29 giugno: Ss. Pietro e Paolo, Apostoli – C
Letture: At 12,1-11; Sal 33; 2 Tm 4,6-8; Mt 16,13-19
«Tu sei il Cristo, il Figlio del Dio vivente» (Mt 16,16)
Il martirio ha legato per sempre Pietro e Paolo, due personalità complesse, diverse e talora in conflitto (Gal 2,7-14). Eppure, entrambi sono stati affascinati da Cristo e hanno dato la vita per testimoniarlo. Entrambi hanno conosciuto anche l’esperienza del peccato: Pietro rinnegò Gesù nella notte del suo arresto e Paolo perseguitò il corpo di Gesù, la sua chiesa. Entrambi furono messi a nudo dalle domande del Risorto: «Simone, figlio di Giovanni, mi ami?» (Gv 21,15); «Saulo, Saulo, perché mi perseguiti?» (At 9,4). Pietro fu ferito e Paolo accecato da queste parole: grazie a questa esperienza, tuttavia, hanno compreso che la santità non sta nell’innalzarsi ma nell’abbassarsi; non consiste nella ricerca del potere ma nell’affidare ogni giorno la propria piccolezza al Signore, nella certezza che Egli compirà grandi cose attraverso la povertà umana. Entrambi, infatti, spesero la vita per Lui: annunciarono, confermarono la fede dei loro fratelli, edificarono comunità vive e furono fedeli fino al martirio.
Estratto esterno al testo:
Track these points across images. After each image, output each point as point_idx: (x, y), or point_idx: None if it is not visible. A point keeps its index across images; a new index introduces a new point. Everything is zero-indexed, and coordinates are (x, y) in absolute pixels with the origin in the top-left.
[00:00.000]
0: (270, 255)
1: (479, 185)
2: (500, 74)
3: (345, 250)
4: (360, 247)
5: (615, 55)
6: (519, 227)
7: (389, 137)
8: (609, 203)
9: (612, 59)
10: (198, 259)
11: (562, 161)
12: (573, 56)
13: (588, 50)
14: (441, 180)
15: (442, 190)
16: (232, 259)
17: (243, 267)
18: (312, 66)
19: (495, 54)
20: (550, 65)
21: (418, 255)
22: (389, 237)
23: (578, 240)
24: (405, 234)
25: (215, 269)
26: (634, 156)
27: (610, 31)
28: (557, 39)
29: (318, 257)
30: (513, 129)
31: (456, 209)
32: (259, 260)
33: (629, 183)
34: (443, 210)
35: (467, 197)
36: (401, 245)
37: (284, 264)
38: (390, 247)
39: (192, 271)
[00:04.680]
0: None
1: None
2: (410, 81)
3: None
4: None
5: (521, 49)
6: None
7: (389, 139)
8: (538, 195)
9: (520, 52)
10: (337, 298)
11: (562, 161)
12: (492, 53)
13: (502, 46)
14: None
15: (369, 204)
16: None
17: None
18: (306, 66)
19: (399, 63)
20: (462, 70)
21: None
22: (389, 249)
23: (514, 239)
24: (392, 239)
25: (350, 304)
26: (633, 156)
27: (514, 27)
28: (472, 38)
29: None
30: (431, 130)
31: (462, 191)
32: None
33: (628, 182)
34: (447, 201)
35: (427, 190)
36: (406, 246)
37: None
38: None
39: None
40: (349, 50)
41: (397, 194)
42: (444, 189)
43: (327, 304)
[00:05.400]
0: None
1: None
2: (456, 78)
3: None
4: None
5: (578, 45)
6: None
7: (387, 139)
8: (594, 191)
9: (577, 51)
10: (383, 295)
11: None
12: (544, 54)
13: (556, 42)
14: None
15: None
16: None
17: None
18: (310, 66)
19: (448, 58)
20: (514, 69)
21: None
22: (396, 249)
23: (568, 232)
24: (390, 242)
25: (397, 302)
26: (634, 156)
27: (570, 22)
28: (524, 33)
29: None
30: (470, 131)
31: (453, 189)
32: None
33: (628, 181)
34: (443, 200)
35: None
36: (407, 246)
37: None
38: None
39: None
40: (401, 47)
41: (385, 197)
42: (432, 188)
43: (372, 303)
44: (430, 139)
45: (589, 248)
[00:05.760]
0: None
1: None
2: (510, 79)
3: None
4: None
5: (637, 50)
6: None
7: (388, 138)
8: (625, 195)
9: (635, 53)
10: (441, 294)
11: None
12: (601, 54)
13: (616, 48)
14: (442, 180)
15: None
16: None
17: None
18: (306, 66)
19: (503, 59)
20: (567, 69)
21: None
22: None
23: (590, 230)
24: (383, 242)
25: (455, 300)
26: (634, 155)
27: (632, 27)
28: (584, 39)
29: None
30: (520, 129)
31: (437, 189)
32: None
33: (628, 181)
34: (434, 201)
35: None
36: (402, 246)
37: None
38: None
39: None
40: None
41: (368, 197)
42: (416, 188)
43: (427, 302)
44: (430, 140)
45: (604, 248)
Da dove scaturisce questa passione missionaria? Nelle loro vite c’è un incontro che costituisce un punto di non ritorno. Per Pietro è una parola, «seguimi», che segnerà l’inizio e la fine della sua vita (Mc 1,16-17; Gv 21,22) e sarà ripetuta nei momenti di crisi (Mc 8,33); per Paolo è una luce accecante incontrata sulla via di Damasco. Per tre anni Pietro cammina con Gesù, affascinato dalla sua persona; lo riconosce come «il Cristo, il Figlio del Dio vivente» e crede nel suo amore. Paolo riconosce nel Figlio dato per la salvezza del mondo il Messia a lungo atteso dal suo popolo. Da questo momento vive per lui: «Non sono più io che vivo ma Cristo vive in me. Questa vita che vivo nella carne, io la vivo nella fede del Figlio di Dio, che mi ha amato e ha dato se stesso per me» (Gal 2,20). L’amore manifestato nella croce diviene la forza trainante della sua esistenza e della sua missione (2Cor 5,14).
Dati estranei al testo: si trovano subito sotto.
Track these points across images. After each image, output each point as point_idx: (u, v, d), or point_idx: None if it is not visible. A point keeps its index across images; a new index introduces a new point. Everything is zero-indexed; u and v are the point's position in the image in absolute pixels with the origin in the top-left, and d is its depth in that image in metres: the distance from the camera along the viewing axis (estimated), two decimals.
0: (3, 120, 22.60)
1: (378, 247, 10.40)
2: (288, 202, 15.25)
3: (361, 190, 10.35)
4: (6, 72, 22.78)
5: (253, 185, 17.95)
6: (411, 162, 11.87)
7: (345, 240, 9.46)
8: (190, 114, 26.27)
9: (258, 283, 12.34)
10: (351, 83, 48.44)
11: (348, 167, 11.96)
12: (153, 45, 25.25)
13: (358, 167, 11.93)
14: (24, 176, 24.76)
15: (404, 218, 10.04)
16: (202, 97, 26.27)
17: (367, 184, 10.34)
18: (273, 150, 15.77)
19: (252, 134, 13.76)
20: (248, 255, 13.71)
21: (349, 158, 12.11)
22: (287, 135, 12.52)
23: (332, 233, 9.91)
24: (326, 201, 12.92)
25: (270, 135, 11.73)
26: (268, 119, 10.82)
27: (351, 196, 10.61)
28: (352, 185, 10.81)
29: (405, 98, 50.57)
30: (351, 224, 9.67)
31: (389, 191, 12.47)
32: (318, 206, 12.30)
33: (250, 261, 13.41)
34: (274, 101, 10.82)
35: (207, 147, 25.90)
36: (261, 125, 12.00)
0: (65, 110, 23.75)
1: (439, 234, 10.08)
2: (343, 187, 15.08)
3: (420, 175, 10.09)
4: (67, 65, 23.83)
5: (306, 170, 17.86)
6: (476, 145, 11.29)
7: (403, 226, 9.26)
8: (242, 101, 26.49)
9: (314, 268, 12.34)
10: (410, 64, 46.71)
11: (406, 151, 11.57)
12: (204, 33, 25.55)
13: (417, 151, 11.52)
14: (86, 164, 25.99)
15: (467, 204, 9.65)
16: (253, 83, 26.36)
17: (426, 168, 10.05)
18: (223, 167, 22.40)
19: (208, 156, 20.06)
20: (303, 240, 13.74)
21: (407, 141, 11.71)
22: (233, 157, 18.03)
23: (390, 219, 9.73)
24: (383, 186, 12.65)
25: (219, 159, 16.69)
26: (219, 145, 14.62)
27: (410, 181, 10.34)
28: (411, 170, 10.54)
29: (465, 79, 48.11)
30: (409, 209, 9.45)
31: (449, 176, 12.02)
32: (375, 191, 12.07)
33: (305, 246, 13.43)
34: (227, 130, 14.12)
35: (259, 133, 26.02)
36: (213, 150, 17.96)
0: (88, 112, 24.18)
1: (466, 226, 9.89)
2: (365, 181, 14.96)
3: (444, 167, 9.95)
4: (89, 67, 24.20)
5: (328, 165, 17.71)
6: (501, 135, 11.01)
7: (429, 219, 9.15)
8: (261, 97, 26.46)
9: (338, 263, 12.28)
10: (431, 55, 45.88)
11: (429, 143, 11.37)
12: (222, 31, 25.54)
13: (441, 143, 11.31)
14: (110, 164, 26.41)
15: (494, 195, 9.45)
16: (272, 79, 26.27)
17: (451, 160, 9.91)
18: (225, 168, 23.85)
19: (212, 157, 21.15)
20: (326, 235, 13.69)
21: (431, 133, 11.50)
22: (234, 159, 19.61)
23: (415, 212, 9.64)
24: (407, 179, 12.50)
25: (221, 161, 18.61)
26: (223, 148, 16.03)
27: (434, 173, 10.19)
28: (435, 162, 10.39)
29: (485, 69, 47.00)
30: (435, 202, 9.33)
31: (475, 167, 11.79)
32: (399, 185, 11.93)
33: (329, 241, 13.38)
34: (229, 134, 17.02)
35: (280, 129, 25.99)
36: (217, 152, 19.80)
Persecuzione, carcere e sofferenza sono accolte da entrambi come partecipazione alla passione del Cristo (1Tes 2,8: 2Cor 4,10), come immersione nella sua morte (Rom 6,4-6) perché una creatura nuova possa venire alla luce. Come scrive Paolo, in lui è possibile vivere tutto, persino la prigionia e la morte, come occasione per crescere verso la «piena maturità di Cristo» (Ef 4,13) ed imparare a condividere «gli stessi sentimenti che furono in Cristo Gesù» (Fil 2,5): lo svuotamento, l’incarnazione, l’umiltà, l’obbedienza, il farsi «tutto a tutti per salvare ad ogni costo qualcuno» (1Cor 9,22).
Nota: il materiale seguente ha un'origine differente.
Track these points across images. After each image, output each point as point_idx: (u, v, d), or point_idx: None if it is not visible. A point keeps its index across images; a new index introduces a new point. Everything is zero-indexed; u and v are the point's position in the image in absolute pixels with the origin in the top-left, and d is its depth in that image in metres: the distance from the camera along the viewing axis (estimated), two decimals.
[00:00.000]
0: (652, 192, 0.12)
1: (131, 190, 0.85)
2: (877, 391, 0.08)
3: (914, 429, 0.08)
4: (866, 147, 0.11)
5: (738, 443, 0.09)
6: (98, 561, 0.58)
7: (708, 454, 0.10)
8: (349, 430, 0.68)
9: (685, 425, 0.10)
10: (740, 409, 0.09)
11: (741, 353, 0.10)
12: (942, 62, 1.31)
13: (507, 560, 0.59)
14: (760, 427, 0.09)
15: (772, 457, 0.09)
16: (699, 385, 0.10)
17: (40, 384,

Insieme ci insegnano che soltanto dall’intimità con Gesù, nasce la missione. Da questa relazione tutto inizia e a questa relazione vogliono ricondurre le comunità generate dal loro annuncio. Credo che questo sia il loro segreto: raccontando la liberazione dal carcere (At 12,1-11) e guardando avvicinarsi la morte (2Tm 4,6-8), Pietro e Paolo ripetono anche a noi che la missione nasce, cresce e respira a tu per tu con una persona: Cristo. Missione è un lasciarsi conquistare da Qualcuno che vuole condividere i suoi amori: il Padre ed il fratello che attende la salvezza. Solo chi si sente afferrato dall’amore incondizionato e inspiegabile, dall’amore fedele fino alla follia della croce, sperimenta l’impulso di rendere presente ed operante quest’amore negli altri, in una vita che si rende dono, condivisione, presenza e consumazione fino al martirio.
Chiediamoci: dove ho incontrato Cristo? Come la mia vita è trasformata dal rapporto con Lui?